- Shostakovitch 3rd Symphony Opus 20
- Artist: Aubrey Williams
- Year: 1969–1981
- Medium: Oil on canvas
- Subject: The quartets and symphonies of Dmitri Shostakovich

= Shostakovich (paintings) =

Series of paintings by Aubrey Williams

Shostakovich is a series of thirty oil-on-canvas paintings by the Guyanese artist Aubrey Williams, created between 1969 and 1981. Each painting in the series is based on a particular symphony or quartet by the Russian composer Dmitri Shostakovich, whom Williams regarded as "the greatest composer of [his] time".

==Background==

The Shostakovich series grew out of an intense involvement with Shostakovich's work that extended throughout Williams' adult life. Williams first heard Shostakovich's music (Symphony No. 1) as a teenager, when he was studying for an agricultural apprenticeship in Guyana, and the experience had a dramatic effect on him. In 1981 he described how hearing the symphony's finale had made him realize "a sonic connection with a new wellspring of this state of human consciousness we call ART"; and in 1987, he recalled that the music had "hit [him] really hard" in a way that had "profound visual connotations" and that made him "feel colour".

By 1969, Williams had been living and working in London for seventeen years. Following an initial period of excitement and artistic success, he had come to feel increasingly "isolated" and "exiled from the art world". It was at this time that he began immersing himself in a "wild unknown world of sound" and working on a "visual expression" of Shostakovich's music. From 1970 onward he spent large amounts of time each year working in studios in Jamaica and Florida.

== Creation, style and themes ==

In the first five years of working on the series, Williams experimented with different systems of notation: first a formal system, then a system based on colour-notation. He subsequently abandoned the idea of notation completely, but remained, in his words, "lost in a miasma of structural rendition". Shostakovich's death in 1975 prompted further reconsideration and intensified his pursuit of an approach that was more attuned to the "rich humanity and surrealistic mystery" of Shostakovich's work. The final series was created between 1980 and 1981.

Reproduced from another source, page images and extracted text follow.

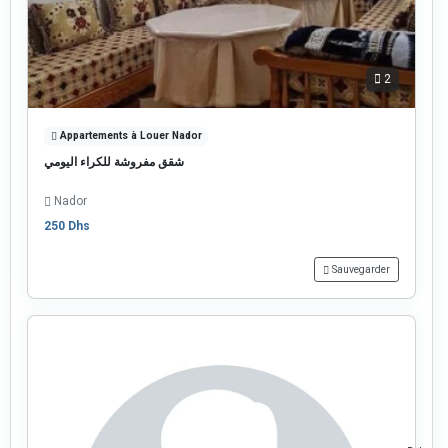
2
Appartements à Louer Nador
شقق مفروشة للكراء اليومي
Nador
250 Dhs
Sauvegarder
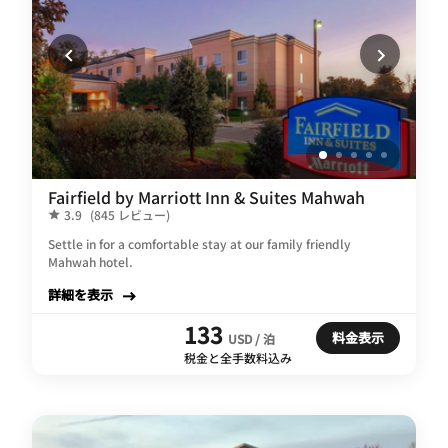
Fairfield by Marriott Inn & Suites Mahwah
3.9
(845 レビュー)
Settle in for a comfortable stay at our family friendly
Mahwah hotel.
詳細を表示
133
料金表示
USD / 泊
税金と全手数料込み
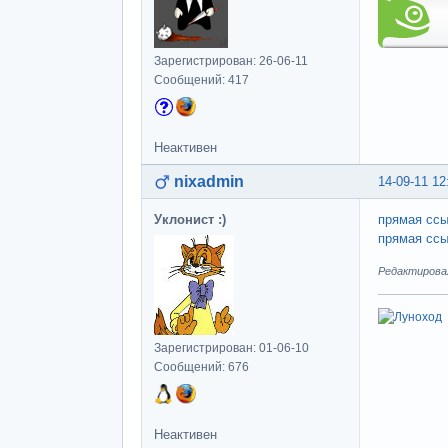
Зарегистрирован: 26-06-11
Сообщений: 417
Неактивен
nixadmin
14-09-11 12
Уклонист :)
прямая ссы
прямая ссы
Редактировал
Зарегистрирован: 01-06-10
Сообщений: 676
Неактивен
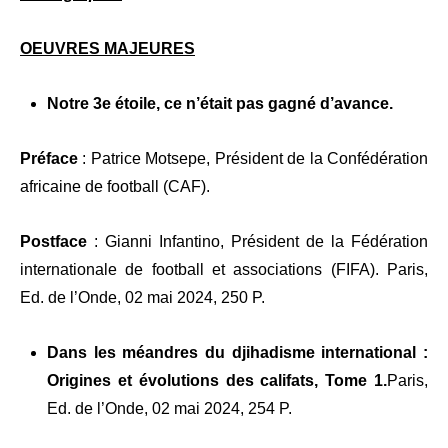
OEUVRES MAJEURES
Notre 3e étoile, ce n’était pas gagné d’avance.
Préface
: Patrice Motsepe, Président de la Confédération
africaine de football (CAF).
Postface
: Gianni Infantino, Président de la Fédération
internationale de football et associations (FIFA). Paris,
Ed. de l’Onde, 02 mai 2024, 250 P.
Dans les méandres du djihadisme international :
Origines et évolutions des califats, Tome 1.
Paris,
Ed. de l’Onde, 02 mai 2024, 254 P.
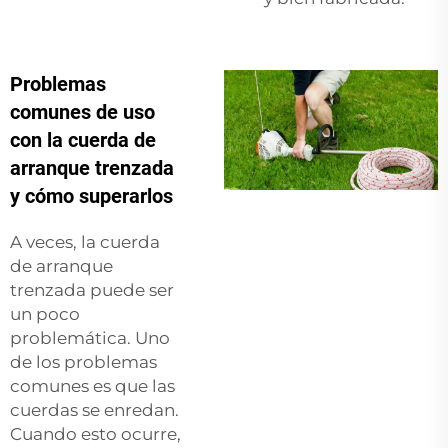
Problemas
comunes de uso
con la cuerda de
arranque trenzada
y cómo superarlos
A veces, la cuerda
de arranque
trenzada puede ser
un poco
problemática. Uno
de los problemas
comunes es que las
cuerdas se enredan.
Cuando esto ocurre,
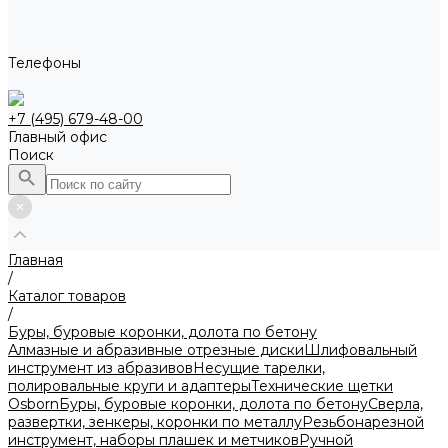
Телефоны
+7 (495) 679-48-00
Главный офис
Поиск
Главная
/
Каталог товаров
/
Буры, буровые коронки, долота по бетону
Алмазные и абразивные отрезные диски
Шлифовальный
инструмент из абразивов
Несущие тарелки,
полировальные круги и адаптеры
Технические щетки
Osborn
Буры, буровые коронки, долота по бетону
Сверла,
развертки, зенкеры, коронки по металлу
Резьбонарезной
инструмент, наборы плашек и метчиков
Ручной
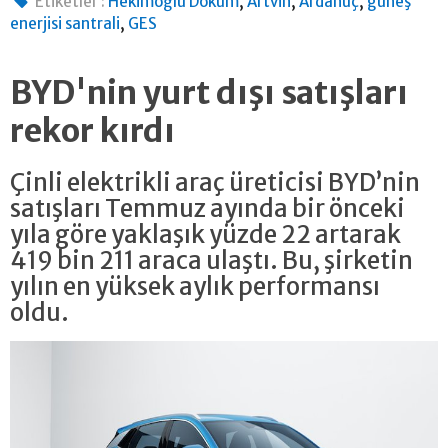
,
,
,
Etiketler :
Hekimoğlu Döküm
Artvin
Ardanuç
güneş
,
enerjisi santrali
GES
BYD'nin yurt dışı satışları
rekor kırdı
Çinli elektrikli araç üreticisi BYD’nin
satışları Temmuz ayında bir önceki
yıla göre yaklaşık yüzde 22 artarak
419 bin 211 araca ulaştı. Bu, şirketin
yılın en yüksek aylık performansı
oldu.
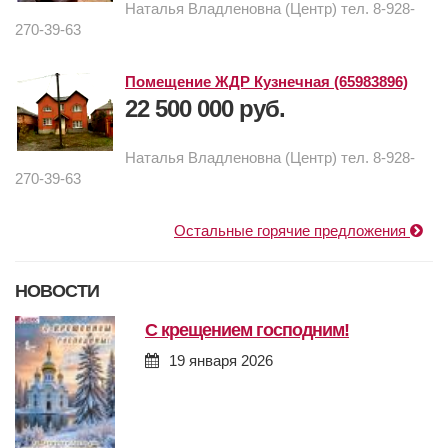
Наталья Владленовна (Центр) тел. 8-928-
270-39-63
Помещение ЖДР Кузнечная (65983896)
22 500 000 руб.
Наталья Владленовна (Центр) тел. 8-928-
270-39-63
Остальные горячие предложения
НОВОСТИ
с крещением господним!
19 января 2026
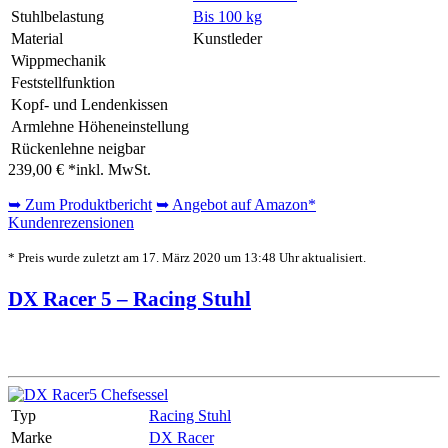
Stuhlbelastung
Bis 100 kg
Material
Kunstleder
Wippmechanik
Feststellfunktion
Kopf- und Lendenkissen
Armlehne Höheneinstellung
Rückenlehne neigbar
239,00 € *
inkl. MwSt.
➥ Zum Produktbericht
➥ Angebot auf Amazon*
Kundenrezensionen
* Preis wurde zuletzt am 17. März 2020 um 13:48 Uhr aktualisiert.
DX Racer 5 – Racing Stuhl
Typ
Racing Stuhl
Marke
DX Racer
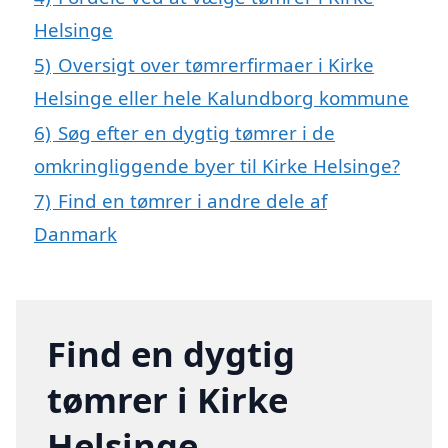
Helsinge
5)
Oversigt over tømrerfirmaer i Kirke
Helsinge eller hele Kalundborg kommune
6)
Søg efter en dygtig tømrer i de
omkringliggende byer til Kirke Helsinge?
7)
Find en tømrer i andre dele af
Danmark
Find en dygtig
tømrer i Kirke
Helsinge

Williams described Shostakovich as an exploration of "common concerns and perceptions in our work". In particular he stressed his admiration of Shostakovich's "world aesthetic" which was "open to all forms of music he heard" including jazz, Indian music and African drumming (he noted, for example, the presence of Samba in Symphony No. 11). He also regarded the series as an effort to find the "right connection" between music and painting – a problem that he thought had not been solved "even by Kandinsky".

The series is painted in an abstract expressionist style. In 1981, art critic Guy Brett described the paintings as combining "prominent and defined" forms that "convey the idea of musical structure" with "less defined and more suggestive areas of colour and texture". He also noted that the paintings incorporate iconography inspired by the pre-Columbian cultures of indigenous peoples of the Americas – a signature motif in Williams' work. In 2010, Leon Wainwright described the series as "rooted in a sensorial project" that explores the "tactility of vision" and reveals "the ability of music to create spatial depth that can be pictured and played with.

== Exhibitions and collections ==

Shostakovich was first exhibited at the Commonwealth Institute in 1981. The exhibition was opened on October 22 by Dmitri Shostakovich's son, Maxim Shostakovich. It has since been exhibited at the Royal Festival Hall (1984) and at the Hales Gallery (2013).

One of the paintings from the series, Shostakovich 3rd Symphony Opus 20, was purchased by the Tate in 1993.